While curriculum may vary somewhat from program to program, all accredited pathologists' assistants programs are two-year masters degrees that include didactic and clinical training, similar to physician associate programs. The didactic year includes education in surgical and autopsy pathology, anatomy, histology, and laboratory operations. Students are then placed in a clinical setting with affiliated hospitals and/or medical examiner's offices to learn surgical and autopsy dissection. Pathologists' assistant programs are accredited by NAACLS and attending an accredited program is the only route to certification by the ASCP-BOC. Pathologists' assistants that have passed the ASCP certification exam use the post-nominal letters "PA(ASCP)". PA programs collectively graduate approximately 245 students a year. As of 2024, over 3000 pathologists’ assistants have been certified.

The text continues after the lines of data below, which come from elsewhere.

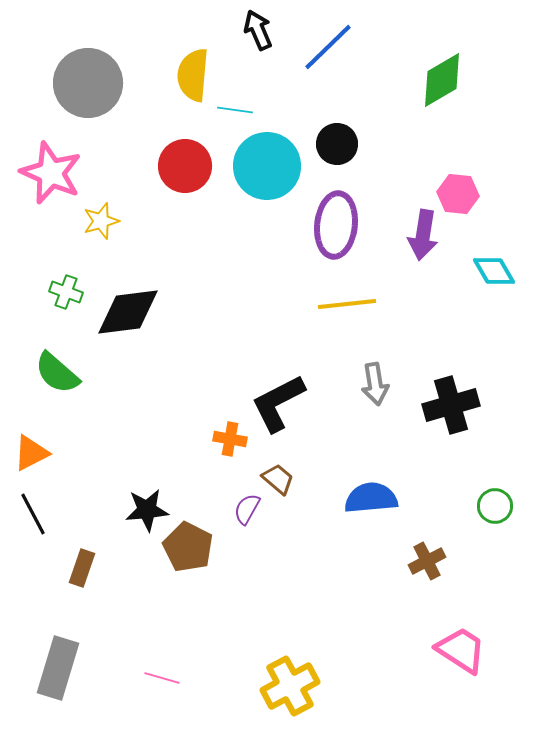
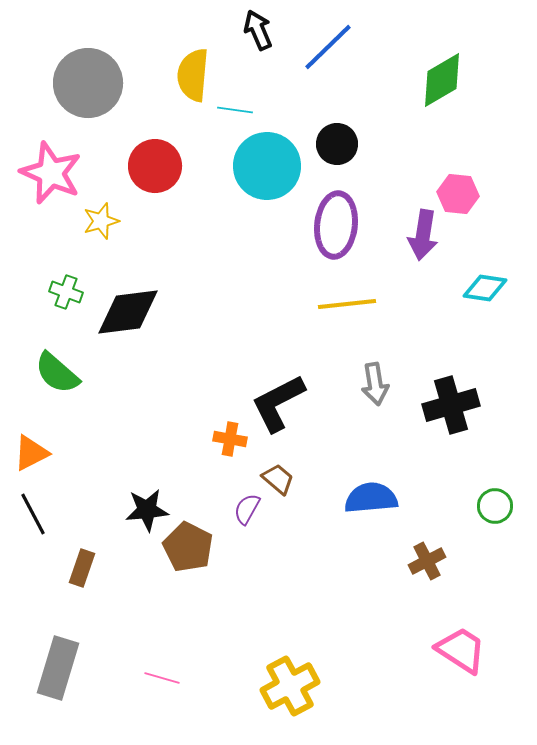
red circle: moved 30 px left
cyan diamond: moved 9 px left, 17 px down; rotated 51 degrees counterclockwise
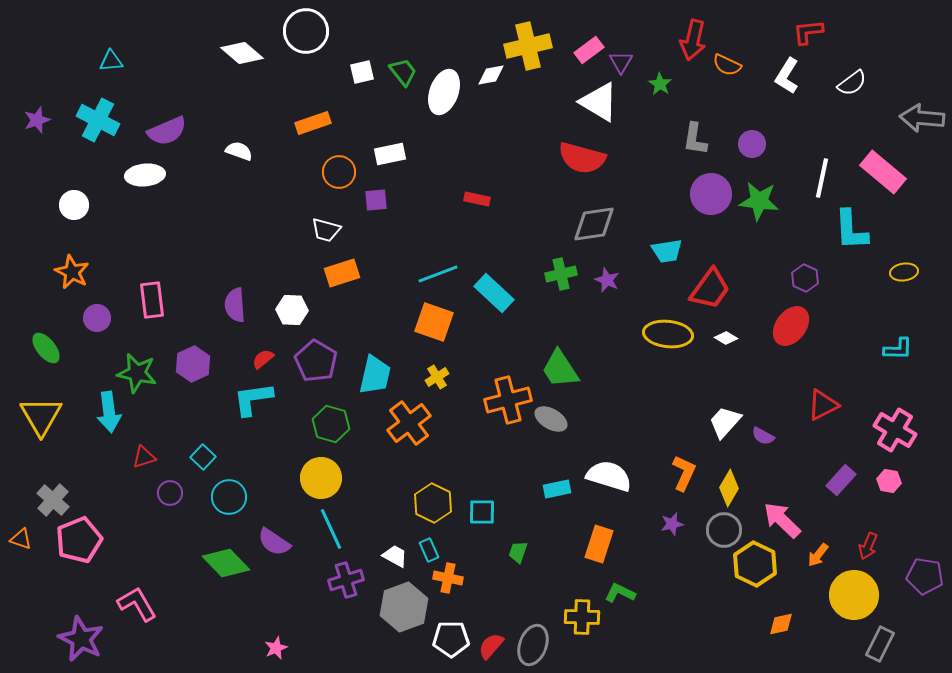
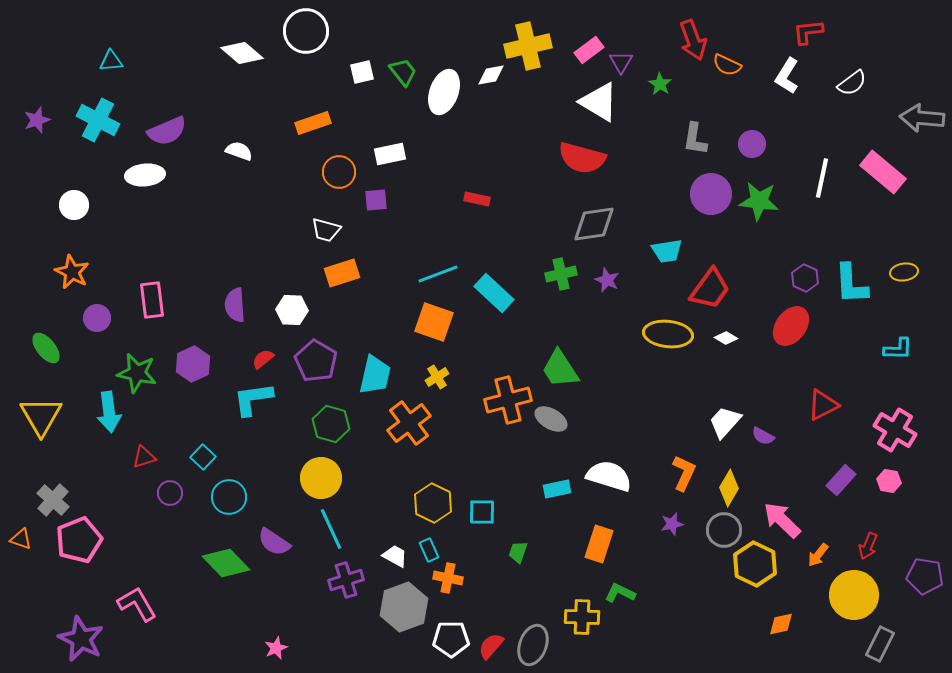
red arrow at (693, 40): rotated 33 degrees counterclockwise
cyan L-shape at (851, 230): moved 54 px down
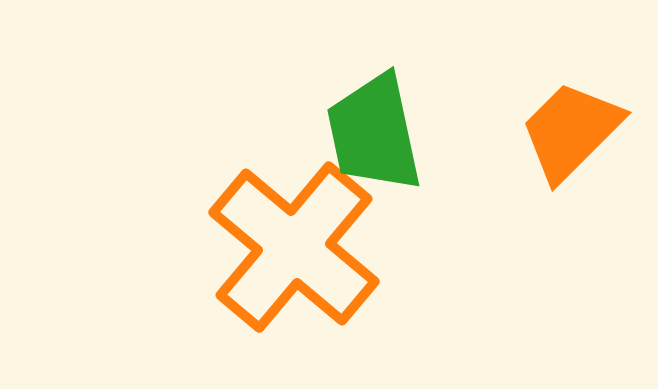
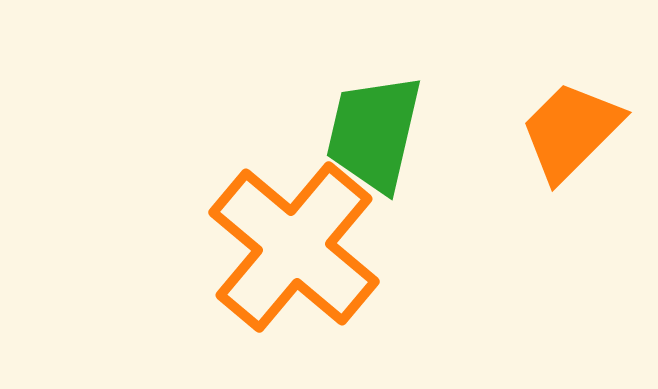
green trapezoid: rotated 25 degrees clockwise
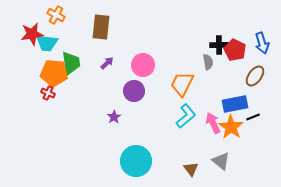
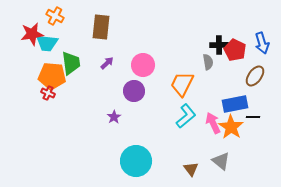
orange cross: moved 1 px left, 1 px down
orange pentagon: moved 2 px left, 3 px down
black line: rotated 24 degrees clockwise
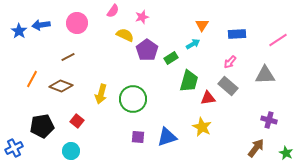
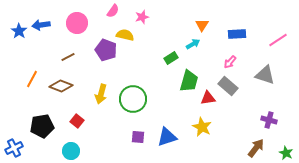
yellow semicircle: rotated 12 degrees counterclockwise
purple pentagon: moved 41 px left; rotated 15 degrees counterclockwise
gray triangle: rotated 20 degrees clockwise
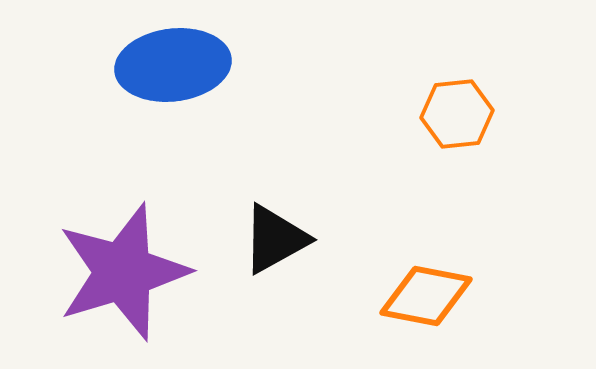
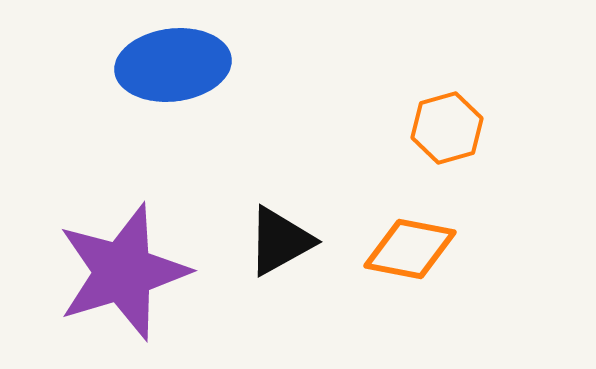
orange hexagon: moved 10 px left, 14 px down; rotated 10 degrees counterclockwise
black triangle: moved 5 px right, 2 px down
orange diamond: moved 16 px left, 47 px up
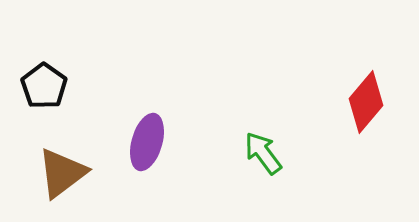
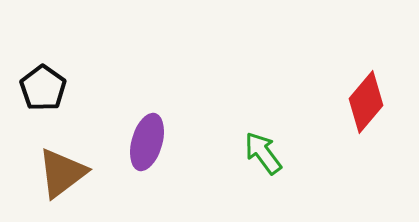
black pentagon: moved 1 px left, 2 px down
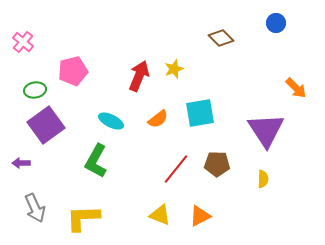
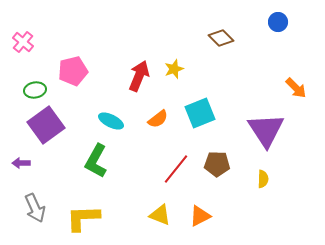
blue circle: moved 2 px right, 1 px up
cyan square: rotated 12 degrees counterclockwise
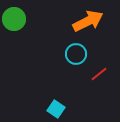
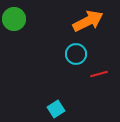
red line: rotated 24 degrees clockwise
cyan square: rotated 24 degrees clockwise
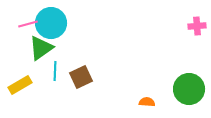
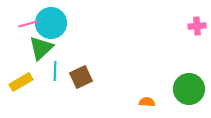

Universities offering pathologists' assistant degrees include:

1. Anderson University* Master of Medical Science (MMS), Pathologists’ Assistant Studies
2. Carroll University** Master of Science in Pathologists' Assistant Studies
3. Drexel University* Master of Science in Pathologists’ Assistant Studies
4. Duke University* Master of Health Science
5. Loma Linda University* Master’s Degree in Health Science, Pathologists’ Assistant
6. Medical University of South Carolina*** Master of Science in Pathologists' Assistant Studies Program
7. Old Dominion University EVMS* Master of Health Sciences, Pathologists’ Assistant
8. Quinnipiac University* Master of Health Science
9. Rosalind Franklin University* Master of Science in Pathologists' Assistant Studies
10. Touro University* Master of Science
11. Tulane University* Master of Science in Anatomic Pathology
12. University of Alberta* MSc with Specialization in Pathologists' Assistant
13. University of Calgary* Master of Pathologists' Assistant
14. University of Jamestown*** Master of Health Science
15. University of Maryland Baltimore* Master of Science in Pathology
16. University of Tennessee Health Science Center* Master's of Health Science (MHS) in Pathologists' Assistants
17. University of Texas Medical Branch at Galveston* Master of Pathologists’ Assistant
18. University of Toledo* Master of Science in Biomedical Science
19. University of Toronto* Master of Health Science Degree in Laboratory Medicine - Pathologists’ Assistant Field
20. University of Washington*** Master of Science in Anatomic Pathology
21. University of Western Ontario* Master of Clinical Science in Pathologists' Assistant Studies
22. Wayne State University* Master of Science in Pathologists' Assistant Studies
23. West Virginia University* Master of Health Science
As of 2/20/2026, the programs above have the following status with the National Accrediting Agency for Clinical Laboratory Sciences:

|*| Accredited

|**| Serious Applicant Status

|***| Submitted documentation to become accredited

== Education and certification ==
Pathologists' assistants have been employed in pathology labs for over 40 years. Formal training programs slowly appeared (there were four nationwide in the late 1990s). NAACLS began accrediting PathA programs in the late 1990s, and then programs slowly continued their transitions from bachelor's to master's programs as their number increased. Prior to ASCP certification, which came about in 2005, the AAPA had a fellowship status that program trained pathologists' assistants or on-the-job trained (OJT) pathologists' assistants (who could do specific coursework and three years of active employment) could join only based on passing a rigorous exam that parallels the current ASCP certification exam. The OJT route was eliminated at the end of 2007. The professional association uniting PAs is the American Association of Pathologists' Assistants. Part of their duties as an association is to provide continuing medical education credits (CME) in order to keep members current on advances and procedures in the field that must be completed every three years in order to maintain ASCP certification.

==In popular culture==
The 2020 novel The Grave Below features a pathologists' assistant as a prominent character.